How do I calculate the distance of a point to an intersection of two planes ?

Can you please explain it in detail and give an example ?

Answer 1

Given; two planes of the form:

`a_1x+b_1y+c_1z=k_1`
`a_2x+b_2y+c_2z = k_2`

and a point `(x_0,y_0,z_0)`

You want to find the vector, `vecv`, of the line of intersection of the two planes. To find this vector, compute the cross product of the normal vectors for the two planes:

`vecv = (a_1hati+b_1hatj+c_1hatk)xx(a_2hati+b_2hatj+c_2hatk)`

I am going to assume that you know how to compute the cross product of two 3 dimensional vectors but, if not, the please open the link in a separate tab and follow the instructions. Let's assume that the resulting vector is:

`vecv = a_3hati+b_3hatj+c_3hatk`

In addition to being the vector of the line of intersection, it is the normal vector for the plane that must contain the given point, `(x_0,y_0,z_0)` and the point on the line, `(x_1,y_1,z_1)`, that is orthogonal to the given point.

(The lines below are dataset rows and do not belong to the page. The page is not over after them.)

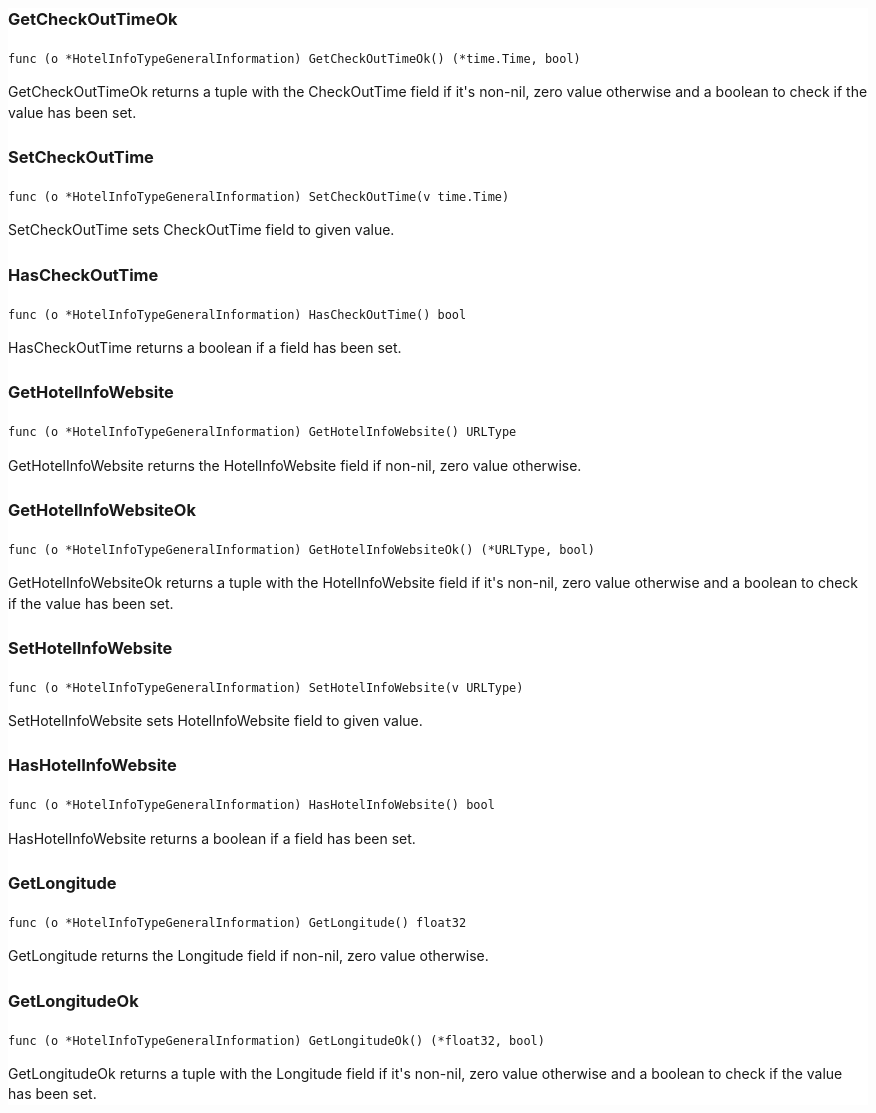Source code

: ### GetCheckOutTimeOk

`func (o *HotelInfoTypeGeneralInformation) GetCheckOutTimeOk() (*time.Time, bool)`

GetCheckOutTimeOk returns a tuple with the CheckOutTime field if it's non-nil, zero value otherwise
and a boolean to check if the value has been set.

### SetCheckOutTime

`func (o *HotelInfoTypeGeneralInformation) SetCheckOutTime(v time.Time)`

SetCheckOutTime sets CheckOutTime field to given value.

### HasCheckOutTime

`func (o *HotelInfoTypeGeneralInformation) HasCheckOutTime() bool`

HasCheckOutTime returns a boolean if a field has been set.

### GetHotelInfoWebsite

`func (o *HotelInfoTypeGeneralInformation) GetHotelInfoWebsite() URLType`

GetHotelInfoWebsite returns the HotelInfoWebsite field if non-nil, zero value otherwise.

### GetHotelInfoWebsiteOk

`func (o *HotelInfoTypeGeneralInformation) GetHotelInfoWebsiteOk() (*URLType, bool)`

GetHotelInfoWebsiteOk returns a tuple with the HotelInfoWebsite field if it's non-nil, zero value otherwise
and a boolean to check if the value has been set.

### SetHotelInfoWebsite

`func (o *HotelInfoTypeGeneralInformation) SetHotelInfoWebsite(v URLType)`

SetHotelInfoWebsite sets HotelInfoWebsite field to given value.

### HasHotelInfoWebsite

`func (o *HotelInfoTypeGeneralInformation) HasHotelInfoWebsite() bool`

HasHotelInfoWebsite returns a boolean if a field has been set.

### GetLongitude

`func (o *HotelInfoTypeGeneralInformation) GetLongitude() float32`

GetLongitude returns the Longitude field if non-nil, zero value otherwise.

### GetLongitudeOk

`func (o *HotelInfoTypeGeneralInformation) GetLongitudeOk() (*float32, bool)`

GetLongitudeOk returns a tuple with the Longitude field if it's non-nil, zero value otherwise
and a boolean to check if the value has been set.
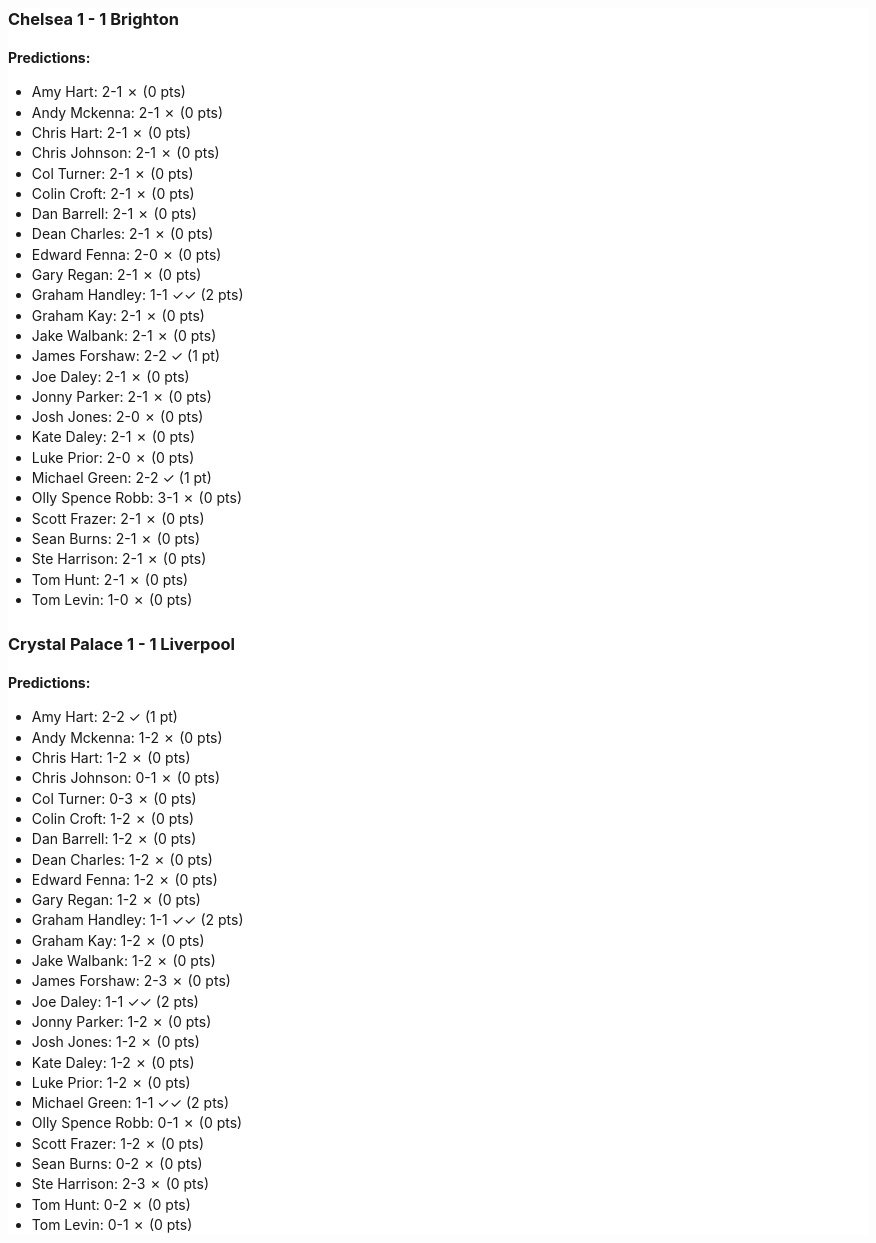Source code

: ### Chelsea 1 - 1 Brighton

**Predictions:**
- Amy Hart: 2-1 ✗ (0 pts)
- Andy Mckenna: 2-1 ✗ (0 pts)
- Chris Hart: 2-1 ✗ (0 pts)
- Chris Johnson: 2-1 ✗ (0 pts)
- Col Turner: 2-1 ✗ (0 pts)
- Colin Croft: 2-1 ✗ (0 pts)
- Dan Barrell: 2-1 ✗ (0 pts)
- Dean Charles: 2-1 ✗ (0 pts)
- Edward Fenna: 2-0 ✗ (0 pts)
- Gary Regan: 2-1 ✗ (0 pts)
- Graham Handley: 1-1 ✓✓ (2 pts)
- Graham Kay: 2-1 ✗ (0 pts)
- Jake Walbank: 2-1 ✗ (0 pts)
- James Forshaw: 2-2 ✓ (1 pt)
- Joe Daley: 2-1 ✗ (0 pts)
- Jonny Parker: 2-1 ✗ (0 pts)
- Josh Jones: 2-0 ✗ (0 pts)
- Kate Daley: 2-1 ✗ (0 pts)
- Luke Prior: 2-0 ✗ (0 pts)
- Michael Green: 2-2 ✓ (1 pt)
- Olly Spence Robb: 3-1 ✗ (0 pts)
- Scott Frazer: 2-1 ✗ (0 pts)
- Sean Burns: 2-1 ✗ (0 pts)
- Ste Harrison: 2-1 ✗ (0 pts)
- Tom Hunt: 2-1 ✗ (0 pts)
- Tom Levin: 1-0 ✗ (0 pts)

### Crystal Palace 1 - 1 Liverpool

**Predictions:**
- Amy Hart: 2-2 ✓ (1 pt)
- Andy Mckenna: 1-2 ✗ (0 pts)
- Chris Hart: 1-2 ✗ (0 pts)
- Chris Johnson: 0-1 ✗ (0 pts)
- Col Turner: 0-3 ✗ (0 pts)
- Colin Croft: 1-2 ✗ (0 pts)
- Dan Barrell: 1-2 ✗ (0 pts)
- Dean Charles: 1-2 ✗ (0 pts)
- Edward Fenna: 1-2 ✗ (0 pts)
- Gary Regan: 1-2 ✗ (0 pts)
- Graham Handley: 1-1 ✓✓ (2 pts)
- Graham Kay: 1-2 ✗ (0 pts)
- Jake Walbank: 1-2 ✗ (0 pts)
- James Forshaw: 2-3 ✗ (0 pts)
- Joe Daley: 1-1 ✓✓ (2 pts)
- Jonny Parker: 1-2 ✗ (0 pts)
- Josh Jones: 1-2 ✗ (0 pts)
- Kate Daley: 1-2 ✗ (0 pts)
- Luke Prior: 1-2 ✗ (0 pts)
- Michael Green: 1-1 ✓✓ (2 pts)
- Olly Spence Robb: 0-1 ✗ (0 pts)
- Scott Frazer: 1-2 ✗ (0 pts)
- Sean Burns: 0-2 ✗ (0 pts)
- Ste Harrison: 2-3 ✗ (0 pts)
- Tom Hunt: 0-2 ✗ (0 pts)
- Tom Levin: 0-1 ✗ (0 pts)
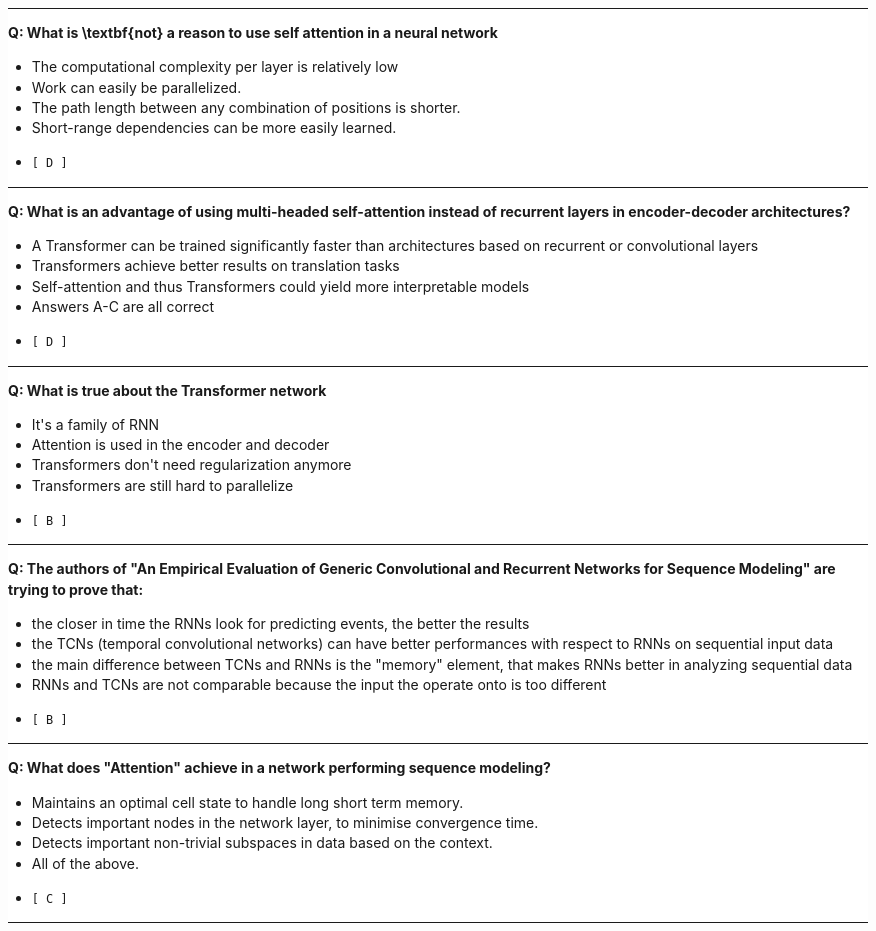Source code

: 
---

**Q: What is \textbf{not} a reason to use self attention in a neural network**
- The computational complexity per layer is relatively low
- Work can easily be parallelized.
- The path length between any combination of positions is shorter.
- Short-range dependencies can be more easily learned.
* `[ D ]`


---

**Q: What is an advantage of using multi-headed self-attention instead of recurrent layers in encoder-decoder architectures?**
- A Transformer can be trained significantly faster than architectures based on recurrent or convolutional layers
- Transformers achieve better results on translation tasks
- Self-attention and thus Transformers could yield more interpretable models
- Answers A-C are all correct
* `[ D ]`


---

**Q: What is true about the Transformer network**
- It's a family of RNN
- Attention is used in the encoder and decoder
- Transformers don't need regularization anymore
- Transformers are still hard to parallelize
* `[ B ]`


---

**Q: The authors of "An Empirical Evaluation of Generic Convolutional and Recurrent Networks for Sequence Modeling" are trying to prove that:**
- the closer in time the RNNs look for predicting events, the better the results
- the TCNs (temporal convolutional networks) can have better performances with respect to RNNs on sequential input data
- the main difference between TCNs and RNNs is the "memory" element, that makes RNNs better in analyzing sequential data
- RNNs and TCNs are not comparable because the input the operate onto is too different
* `[ B ]`


---

**Q: What does "Attention" achieve in a network performing sequence modeling?**
- Maintains an optimal cell state to handle long short term memory.
- Detects important nodes in the network layer, to minimise convergence time.
- Detects important non-trivial subspaces in data based on the context.
- All of the above.
* `[ C ]`


---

To write the equation of this plane, use the normal vector components:

`a_3x+b_3y+c_3z= k_3` where the value of `k_3` is unknown.

To find the value of `k_3`, substitute the given point `(x_0,y_0,z_0)`

`k_3" = a_3x_0+b_3y_0+c_3z_0`

You, now know all of the values for the equation of the third plane that contains both points `(x_0,y_0,z_0)` and `(x_1,y_1,z_1)`:

`a_3x+b_3y+c_3z= k_3`

When you solve the 3 equations of the 3 planes:

`a_1x+b_1y+c_1z=k_1`
`a_2x+b_2y+c_2z = k_2`
`a_3x+b_3y+c_3z= k_3`

by any method that you like, you will obtain the point where the line of intersection of the two planes intersects the third plane `(x_1, y_1,z_1)`

Use the distance equation to find the distance between the given point and the point on the line of intersection that is orthogonal to the given point:

`d = sqrt((x_1-x_0)^2+(y_1-y_0)^2+(z_1-z_0)^2)`